Efficient Storage Design in Log-Structured Merge (LSM) Tree Databases
In this cloud era, data is being generated rapidly from billions of network users, mobile devices, social networks, sensors, and many other devices and applications. Compared to traditional relational databases which were optimized for read-heavy workloads, many modern NoSQL database systems choose log-structured merge (LSM) architectures to support high write throughput, including AsterixDB, Bigtable, Cassandra, Dynamo, HBase, LevelDB, and RocksDB. My research interests focus on the architectural design and optimization of the storage engines of such LSM systems. Specifically, my thesis targets three aspects: merge policies, spatial data, and partitioning.
First, a merge policy, also known as compaction strategy, is a critical component of an LSM system. It defines how data is organized on disk and highly affects the system's read and write performance as well as space utilization. Five state-of-the-art merge policies from existing LSM systems, including Bigtable, Constant, Exploring, Tiered, and Leveled, with two recently proposed policies, Binomial and MinLatency, are selected for comparison and evaluation of write, read and transient space amplification. We build and experimentally compare all these policies on the same platform. The experimental results show these new policies outperform the other strategies, as they offer a better trade-off between write and read amplification.
Second, most of the existing LSM systems are optimized only for single dimensional data, that is, they lack support for spatial indexes for spatial queries. To support spatial indexes, an LSM system must either index spatial data by mapping the spatial keys into single dimensional keys or provide native support for a secondary LSM R-tree index.

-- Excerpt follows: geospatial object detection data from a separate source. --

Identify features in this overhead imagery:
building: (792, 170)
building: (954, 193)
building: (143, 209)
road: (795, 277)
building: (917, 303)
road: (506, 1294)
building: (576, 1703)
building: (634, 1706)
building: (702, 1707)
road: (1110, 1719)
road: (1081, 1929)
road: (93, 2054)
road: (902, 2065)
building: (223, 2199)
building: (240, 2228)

Using an OpenStreetMap dataset and a synthetic dataset, we experimentally compare LSM R-tree indexes with four different merge policies: Concurrent, Binomial, Tiered, and Leveled (with three partitioning algorithms). We discuss our observations and recommendations with respect to the merge policy, comparator, and partitioning in Leveled policy.

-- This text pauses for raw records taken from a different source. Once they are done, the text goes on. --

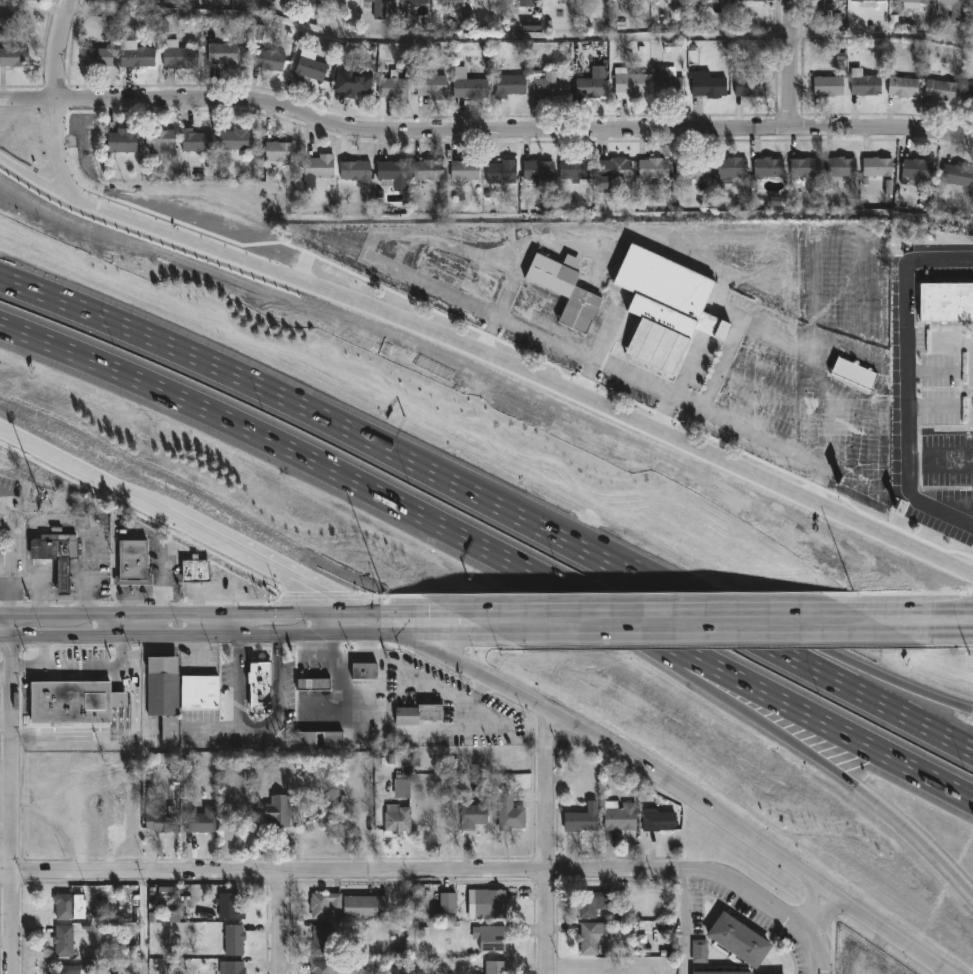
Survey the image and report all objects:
building: (34, 0)
building: (451, 0)
building: (752, 0)
building: (672, 1)
building: (709, 1)
building: (417, 2)
building: (449, 3)
building: (697, 3)
building: (909, 3)
building: (822, 4)
building: (861, 6)
building: (380, 7)
road: (35, 9)
building: (952, 9)
road: (58, 50)
building: (225, 54)
building: (15, 57)
building: (99, 57)
building: (139, 57)
building: (183, 58)
building: (271, 59)
road: (791, 64)
building: (311, 67)
building: (354, 82)
building: (510, 82)
building: (666, 82)
building: (627, 84)
building: (471, 85)
building: (705, 85)
building: (863, 85)
building: (434, 86)
building: (552, 86)
building: (825, 86)
building: (593, 87)
building: (748, 87)
building: (900, 87)
building: (394, 88)
building: (937, 90)
building: (966, 96)
road: (28, 105)
road: (512, 131)
building: (161, 140)
building: (238, 140)
building: (124, 141)
building: (198, 141)
building: (281, 151)
road: (58, 158)
building: (322, 167)
building: (729, 167)
building: (765, 167)
building: (838, 167)
building: (875, 167)
building: (691, 168)
building: (801, 168)
building: (655, 169)
building: (541, 170)
building: (577, 170)
building: (913, 170)
building: (430, 171)
building: (467, 171)
building: (358, 172)
building: (504, 172)
building: (614, 172)
building: (395, 175)
building: (955, 176)
building: (888, 188)
road: (409, 277)
road: (31, 286)
road: (31, 289)
building: (570, 290)
road: (504, 300)
building: (946, 302)
building: (660, 311)
road: (706, 328)
road: (738, 329)
road: (490, 358)
road: (931, 370)
building: (849, 374)
road: (586, 379)
road: (680, 384)
road: (908, 384)
road: (775, 393)
road: (291, 401)
road: (931, 407)
road: (281, 446)
road: (4, 511)
road: (55, 520)
road: (179, 524)
building: (56, 556)
road: (12, 559)
building: (133, 560)
building: (196, 572)
road: (161, 582)
road: (681, 582)
road: (912, 608)
road: (697, 609)
road: (497, 610)
road: (226, 615)
road: (381, 623)
road: (230, 625)
road: (131, 627)
road: (936, 632)
road: (699, 633)
road: (744, 633)
road: (249, 636)
road: (649, 650)
road: (43, 652)
road: (121, 652)
road: (67, 666)
building: (368, 670)
road: (473, 672)
road: (121, 679)
building: (317, 683)
building: (264, 685)
road: (907, 686)
building: (203, 692)
road: (763, 692)
building: (166, 694)
building: (78, 701)
road: (121, 701)
building: (434, 711)
road: (331, 712)
building: (408, 715)
road: (213, 727)
road: (258, 731)
road: (418, 733)
road: (81, 736)
building: (323, 738)
building: (401, 784)
road: (675, 792)
road: (868, 795)
road: (17, 796)
building: (284, 810)
building: (512, 811)
building: (476, 815)
building: (584, 816)
building: (622, 816)
building: (400, 818)
building: (163, 819)
building: (201, 819)
building: (658, 820)
road: (548, 841)
road: (343, 871)
road: (824, 890)
road: (771, 902)
road: (810, 902)
building: (450, 903)
building: (492, 903)
building: (594, 903)
building: (327, 904)
building: (68, 905)
building: (232, 907)
building: (368, 907)
road: (822, 911)
road: (281, 922)
road: (685, 922)
building: (492, 937)
building: (738, 937)
building: (593, 938)
road: (895, 939)
building: (65, 940)
building: (236, 940)
building: (324, 941)
building: (699, 951)
building: (233, 967)
building: (323, 967)
building: (498, 967)
building: (68, 969)
building: (723, 972)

Third, the incremental merge style of the Leveled policy makes it possible to break a big merge into multiple small sub-merges via partitioning. For certain workloads, such as sequential insertions, Leveled policy supports trivial-moves, where a whole partition is moved to the next level without any processing. Such features are missing from stack-based merge policies, such as Tiered, which often have many time-consuming large merges, and have no effective support for trivial moves to minimize disk I/O. We propose a novel global-range partitioning algorithm for stack-based merge policies to 1) improve the parallelism of merges to improve the overall write throughput; 2) increase opportunities for trivial-moves; and 3) enable a hybrid of stack-based and leveled merge policies.